------ Data for this exercise

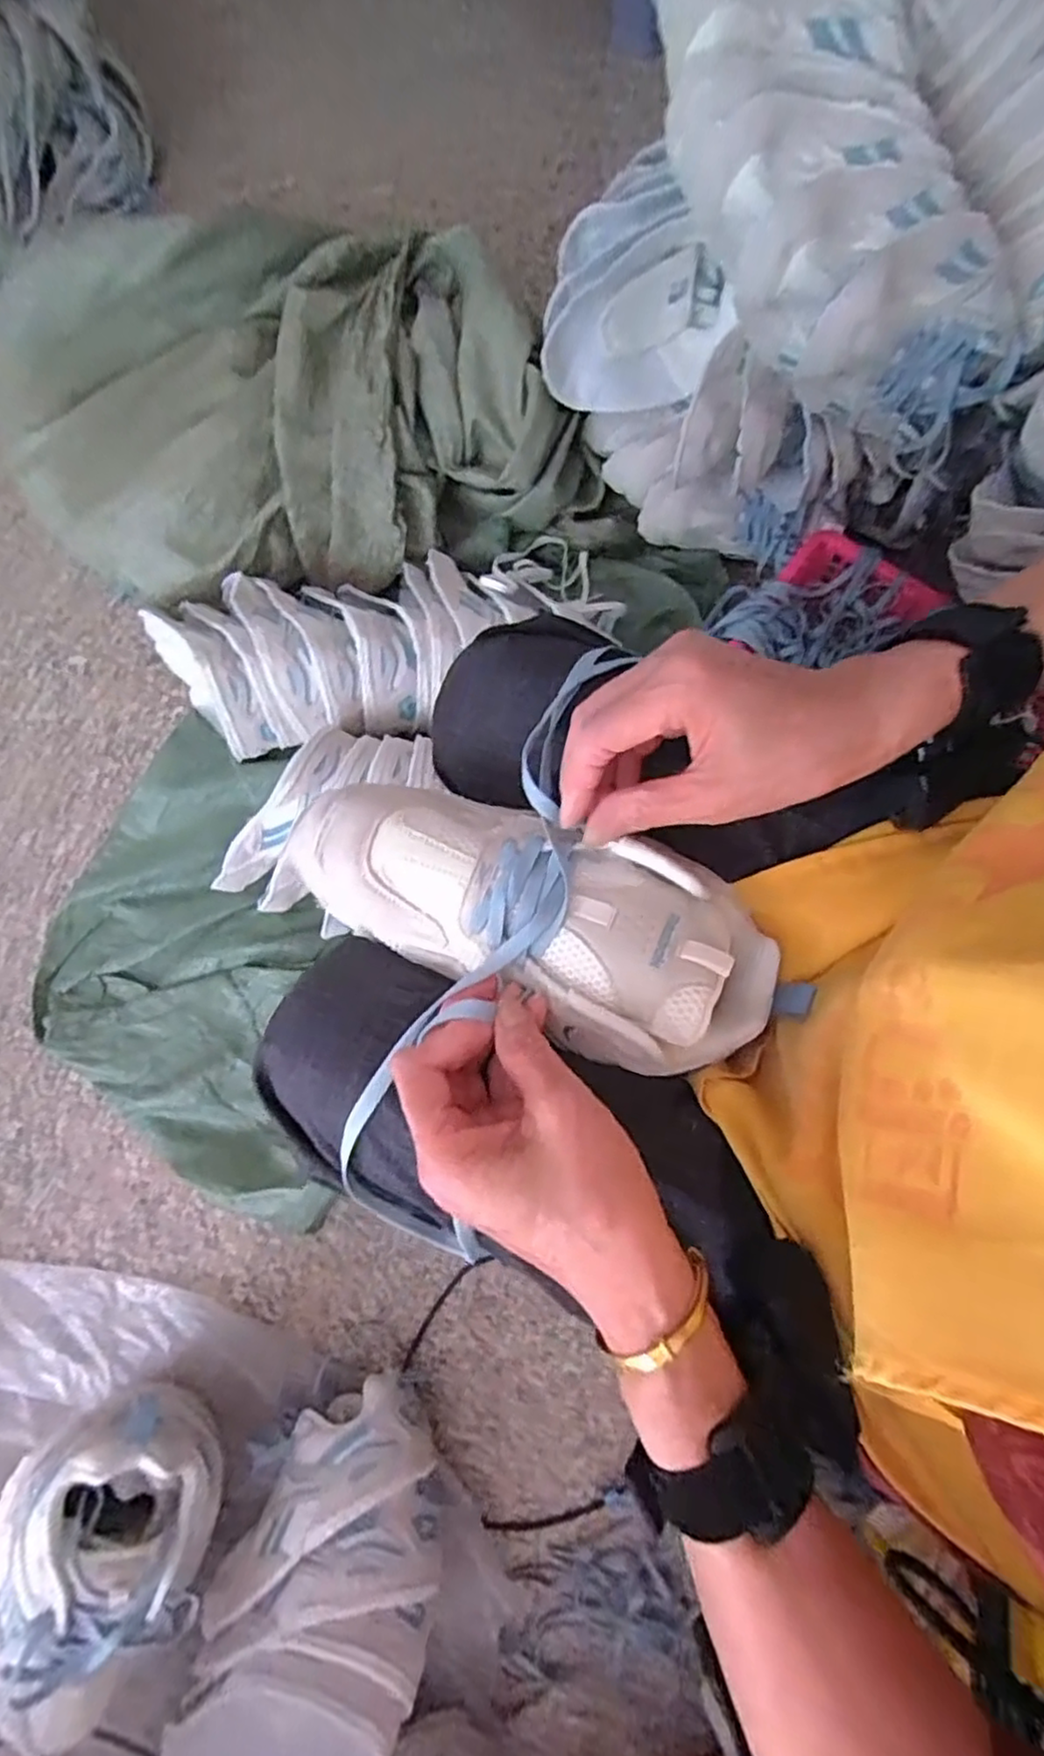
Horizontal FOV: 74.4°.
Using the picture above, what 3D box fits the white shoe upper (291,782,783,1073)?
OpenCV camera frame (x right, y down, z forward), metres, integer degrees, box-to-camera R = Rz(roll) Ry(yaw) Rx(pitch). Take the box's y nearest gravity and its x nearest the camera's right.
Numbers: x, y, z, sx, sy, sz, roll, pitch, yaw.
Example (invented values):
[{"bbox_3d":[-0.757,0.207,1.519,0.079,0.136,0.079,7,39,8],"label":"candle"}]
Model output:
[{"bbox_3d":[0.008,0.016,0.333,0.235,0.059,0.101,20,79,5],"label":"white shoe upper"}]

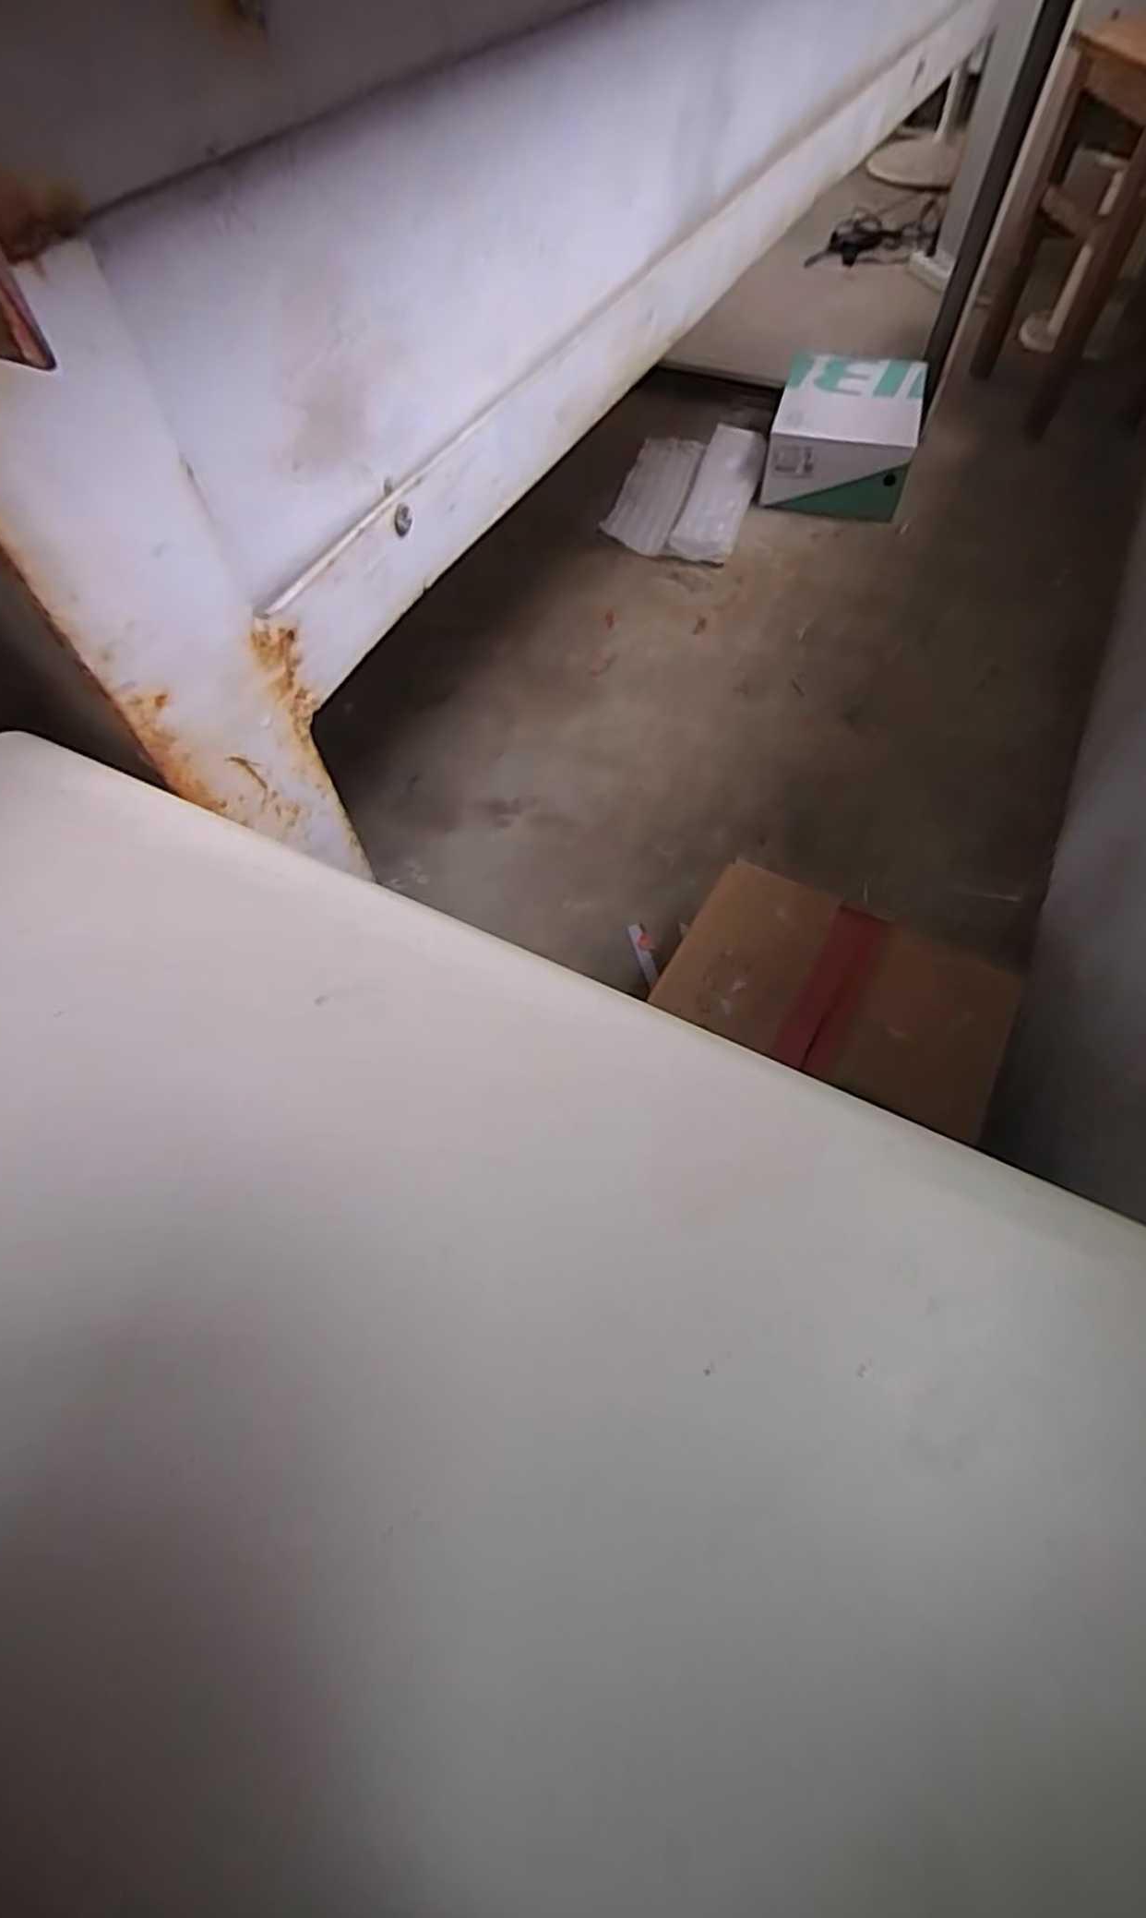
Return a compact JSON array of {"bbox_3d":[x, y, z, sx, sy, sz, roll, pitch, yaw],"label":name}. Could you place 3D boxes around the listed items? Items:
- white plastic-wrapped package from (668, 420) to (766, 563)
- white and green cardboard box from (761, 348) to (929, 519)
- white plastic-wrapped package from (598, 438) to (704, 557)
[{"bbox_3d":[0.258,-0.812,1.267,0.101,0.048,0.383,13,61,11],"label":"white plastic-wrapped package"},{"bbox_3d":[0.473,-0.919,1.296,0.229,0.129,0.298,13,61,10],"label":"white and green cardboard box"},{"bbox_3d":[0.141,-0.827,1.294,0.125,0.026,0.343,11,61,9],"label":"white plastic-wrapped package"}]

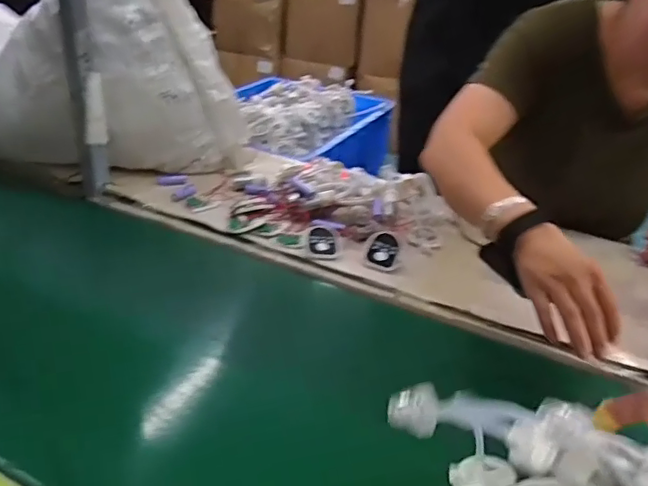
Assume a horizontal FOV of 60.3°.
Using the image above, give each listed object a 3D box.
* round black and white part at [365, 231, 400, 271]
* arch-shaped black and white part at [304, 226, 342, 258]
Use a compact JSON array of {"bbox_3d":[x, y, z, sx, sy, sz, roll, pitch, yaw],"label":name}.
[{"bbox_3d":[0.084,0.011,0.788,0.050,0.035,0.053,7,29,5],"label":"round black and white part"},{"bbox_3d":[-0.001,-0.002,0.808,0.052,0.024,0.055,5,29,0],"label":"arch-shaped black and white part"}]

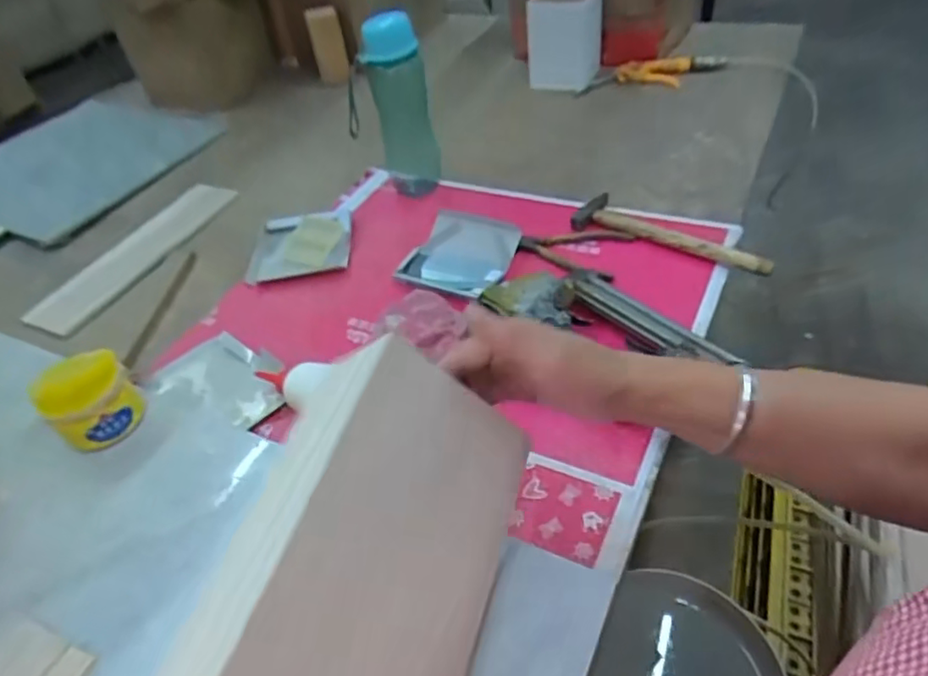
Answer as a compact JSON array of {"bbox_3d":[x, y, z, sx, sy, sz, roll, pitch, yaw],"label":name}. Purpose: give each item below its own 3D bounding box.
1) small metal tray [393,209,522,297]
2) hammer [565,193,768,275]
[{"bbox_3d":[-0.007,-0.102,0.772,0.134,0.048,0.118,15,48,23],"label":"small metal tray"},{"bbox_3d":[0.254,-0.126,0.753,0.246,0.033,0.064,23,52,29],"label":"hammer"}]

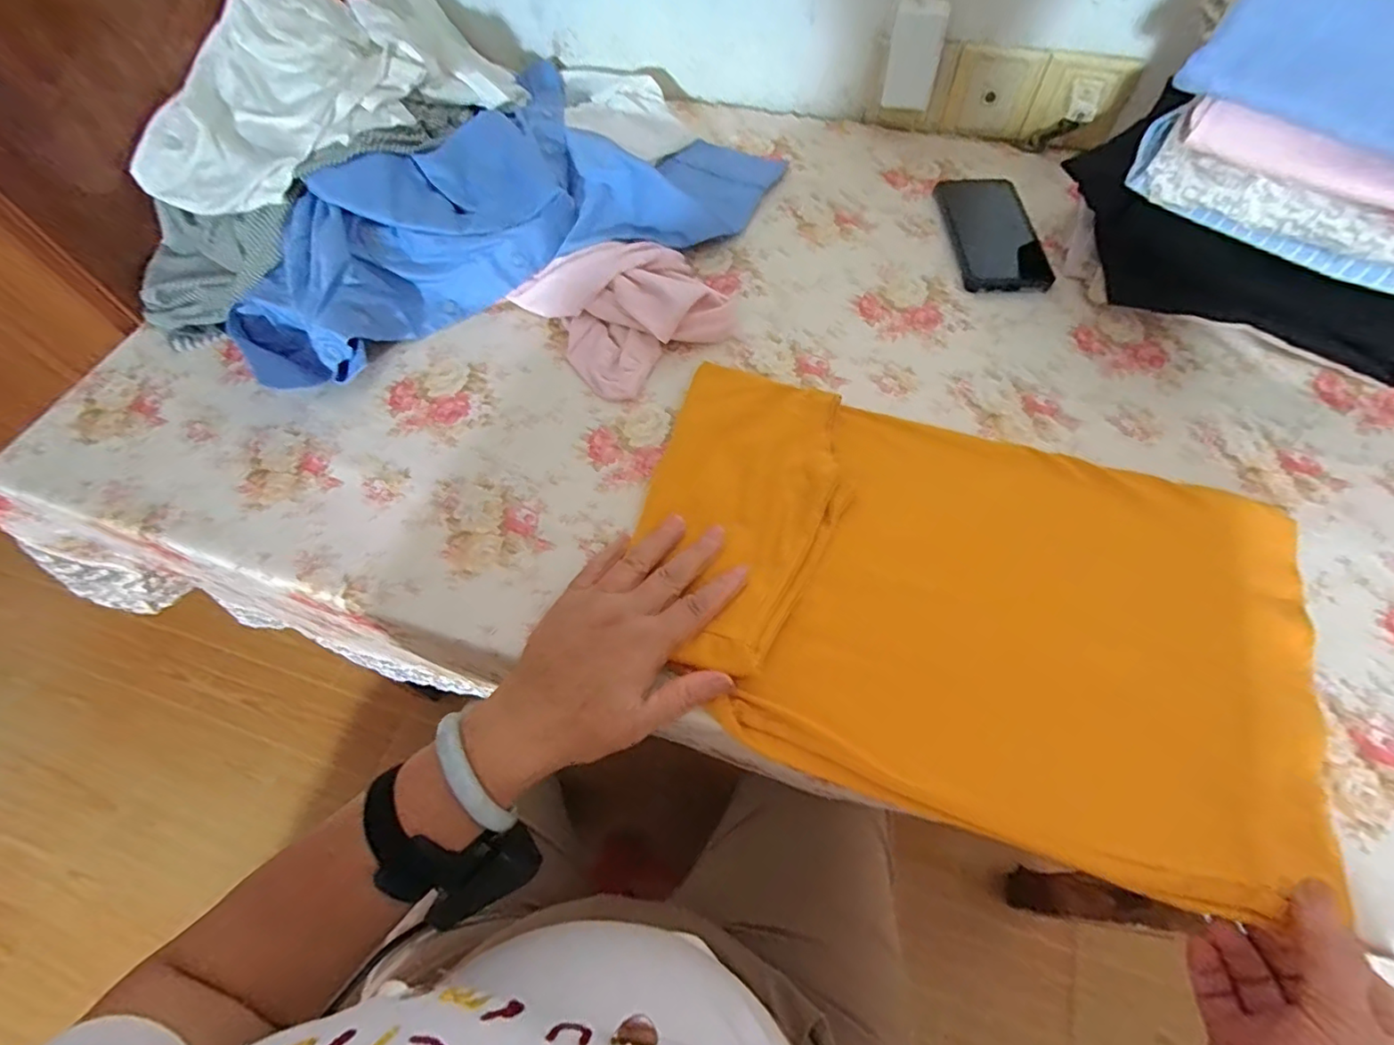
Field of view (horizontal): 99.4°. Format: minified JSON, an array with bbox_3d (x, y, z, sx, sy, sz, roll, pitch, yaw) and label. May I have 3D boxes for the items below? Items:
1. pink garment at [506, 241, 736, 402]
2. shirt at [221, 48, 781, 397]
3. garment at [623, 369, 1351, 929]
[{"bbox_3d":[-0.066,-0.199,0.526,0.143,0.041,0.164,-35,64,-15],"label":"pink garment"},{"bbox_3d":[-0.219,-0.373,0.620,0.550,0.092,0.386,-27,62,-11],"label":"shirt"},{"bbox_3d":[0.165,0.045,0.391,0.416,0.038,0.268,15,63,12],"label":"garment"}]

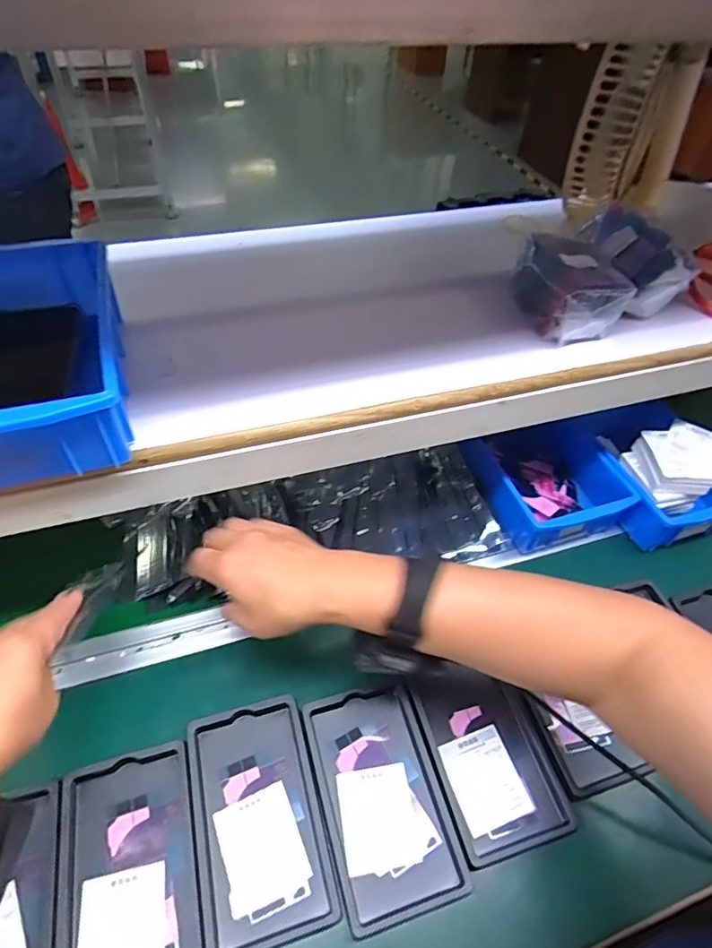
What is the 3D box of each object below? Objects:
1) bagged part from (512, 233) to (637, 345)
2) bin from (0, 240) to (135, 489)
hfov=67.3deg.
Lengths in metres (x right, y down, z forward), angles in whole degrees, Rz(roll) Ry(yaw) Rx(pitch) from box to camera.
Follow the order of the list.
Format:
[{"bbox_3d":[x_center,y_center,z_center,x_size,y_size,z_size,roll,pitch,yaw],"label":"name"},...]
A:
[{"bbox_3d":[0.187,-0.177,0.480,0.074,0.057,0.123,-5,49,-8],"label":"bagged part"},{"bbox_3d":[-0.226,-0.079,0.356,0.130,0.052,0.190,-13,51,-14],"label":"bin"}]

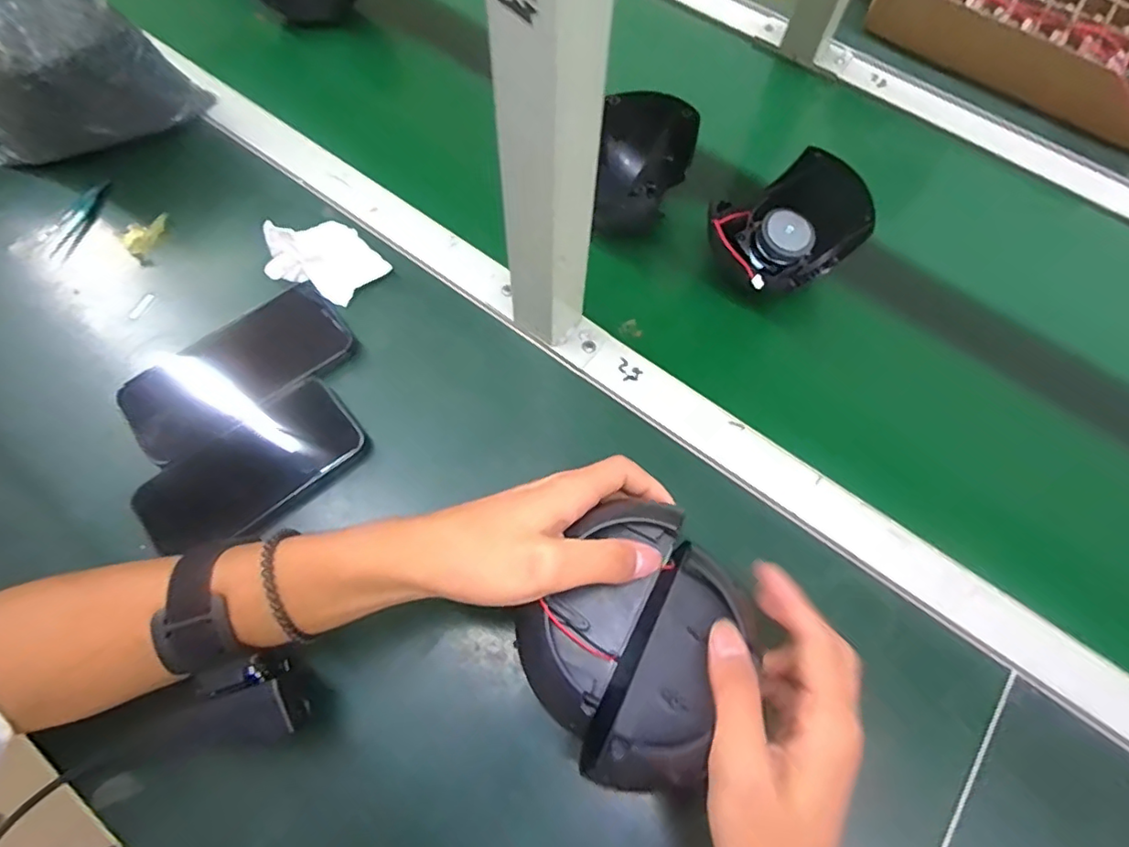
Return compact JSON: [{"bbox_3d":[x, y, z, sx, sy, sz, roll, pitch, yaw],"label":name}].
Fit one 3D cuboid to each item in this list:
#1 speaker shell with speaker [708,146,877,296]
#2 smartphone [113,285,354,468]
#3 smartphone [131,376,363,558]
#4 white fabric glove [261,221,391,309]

------------

Reproduce, word for word, every line from the start of the records down to and including the line with "226, 342, 258]"; skip the pictures.

Horizontal FOV: 74.4°.
Using the picture above, what 3D box fits the white shoe upper (291,782,783,1073)?
OpenCV camera frame (x right, y down, z forward), metres, integer degrees, box-to-camera R = Rz(roll) Ry(yaw) Rx(pitch). Take the box's y nearest gravity and its x nearest the camera's right.
Numbers: x, y, z, sx, sy, sz, roll, pitch, yaw.
Example (invented values):
[{"bbox_3d":[-0.757,0.207,1.519,0.079,0.136,0.079,7,39,8],"label":"candle"}]
Model output:
[{"bbox_3d":[0.008,0.016,0.333,0.235,0.059,0.101,20,79,5],"label":"white shoe upper"}]

Return a compact JSON array of {"bbox_3d":[x, y, z, sx, sy, sz, roll, pitch, yaw],"label":name}. Could you place 3D boxes around the listed items? Items:
- white plastic-wrapped package from (668, 420) to (766, 563)
- white and green cardboard box from (761, 348) to (929, 519)
- white plastic-wrapped package from (598, 438) to (704, 557)
[{"bbox_3d":[0.258,-0.812,1.267,0.101,0.048,0.383,13,61,11],"label":"white plastic-wrapped package"},{"bbox_3d":[0.473,-0.919,1.296,0.229,0.129,0.298,13,61,10],"label":"white and green cardboard box"},{"bbox_3d":[0.141,-0.827,1.294,0.125,0.026,0.343,11,61,9],"label":"white plastic-wrapped package"}]

Assume a horizontal FOV of 60.3°.
Using the image above, give each listed object a 3D box.
* round black and white part at [365, 231, 400, 271]
* arch-shaped black and white part at [304, 226, 342, 258]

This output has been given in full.